> **What you have to do**
In the entries below, the lines from the one with "776 790 44.8" through the one with "412 278 3023" are to be copied exactly; both ends count.

> **Records from a collection**
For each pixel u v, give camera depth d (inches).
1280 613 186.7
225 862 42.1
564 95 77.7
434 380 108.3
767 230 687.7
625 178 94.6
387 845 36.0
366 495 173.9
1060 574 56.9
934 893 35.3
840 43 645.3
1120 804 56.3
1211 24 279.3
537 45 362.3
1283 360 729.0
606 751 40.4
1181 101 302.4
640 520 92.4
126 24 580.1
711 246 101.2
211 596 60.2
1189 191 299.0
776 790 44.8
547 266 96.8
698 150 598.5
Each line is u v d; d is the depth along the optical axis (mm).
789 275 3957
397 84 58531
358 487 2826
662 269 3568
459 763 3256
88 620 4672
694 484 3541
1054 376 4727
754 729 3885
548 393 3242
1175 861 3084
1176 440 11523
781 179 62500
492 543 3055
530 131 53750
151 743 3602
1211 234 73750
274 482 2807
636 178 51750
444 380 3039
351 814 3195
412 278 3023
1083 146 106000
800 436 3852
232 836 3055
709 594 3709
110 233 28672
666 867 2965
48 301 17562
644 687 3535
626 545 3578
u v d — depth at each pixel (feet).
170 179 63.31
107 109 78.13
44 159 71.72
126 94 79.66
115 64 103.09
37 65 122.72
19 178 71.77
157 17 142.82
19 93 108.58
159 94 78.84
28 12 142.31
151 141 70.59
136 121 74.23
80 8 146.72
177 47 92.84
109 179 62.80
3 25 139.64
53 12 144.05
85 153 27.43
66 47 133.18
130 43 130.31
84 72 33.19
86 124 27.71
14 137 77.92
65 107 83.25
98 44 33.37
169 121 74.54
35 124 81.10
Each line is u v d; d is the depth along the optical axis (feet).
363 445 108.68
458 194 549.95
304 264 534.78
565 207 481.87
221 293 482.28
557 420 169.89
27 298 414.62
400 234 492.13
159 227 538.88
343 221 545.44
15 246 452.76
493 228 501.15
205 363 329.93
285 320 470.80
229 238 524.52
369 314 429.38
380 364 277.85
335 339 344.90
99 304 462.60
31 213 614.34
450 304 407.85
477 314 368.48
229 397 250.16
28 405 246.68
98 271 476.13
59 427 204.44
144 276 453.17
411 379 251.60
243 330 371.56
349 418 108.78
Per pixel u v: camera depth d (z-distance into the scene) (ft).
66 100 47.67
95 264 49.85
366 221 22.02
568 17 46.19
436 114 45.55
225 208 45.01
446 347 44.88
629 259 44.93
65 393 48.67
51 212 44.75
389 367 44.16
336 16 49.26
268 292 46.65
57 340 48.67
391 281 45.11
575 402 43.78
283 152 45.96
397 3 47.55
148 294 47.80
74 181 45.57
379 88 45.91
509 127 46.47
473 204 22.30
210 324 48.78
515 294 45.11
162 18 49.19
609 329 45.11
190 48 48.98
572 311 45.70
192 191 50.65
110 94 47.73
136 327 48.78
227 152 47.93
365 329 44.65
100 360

> **Task response**
776 790 44.8
547 266 96.8
698 150 598.5
Each line is u v d; d is the depth along the optical axis (mm).
789 275 3957
397 84 58531
358 487 2826
662 269 3568
459 763 3256
88 620 4672
694 484 3541
1054 376 4727
754 729 3885
548 393 3242
1175 861 3084
1176 440 11523
781 179 62500
492 543 3055
530 131 53750
151 743 3602
1211 234 73750
274 482 2807
636 178 51750
444 380 3039
351 814 3195
412 278 3023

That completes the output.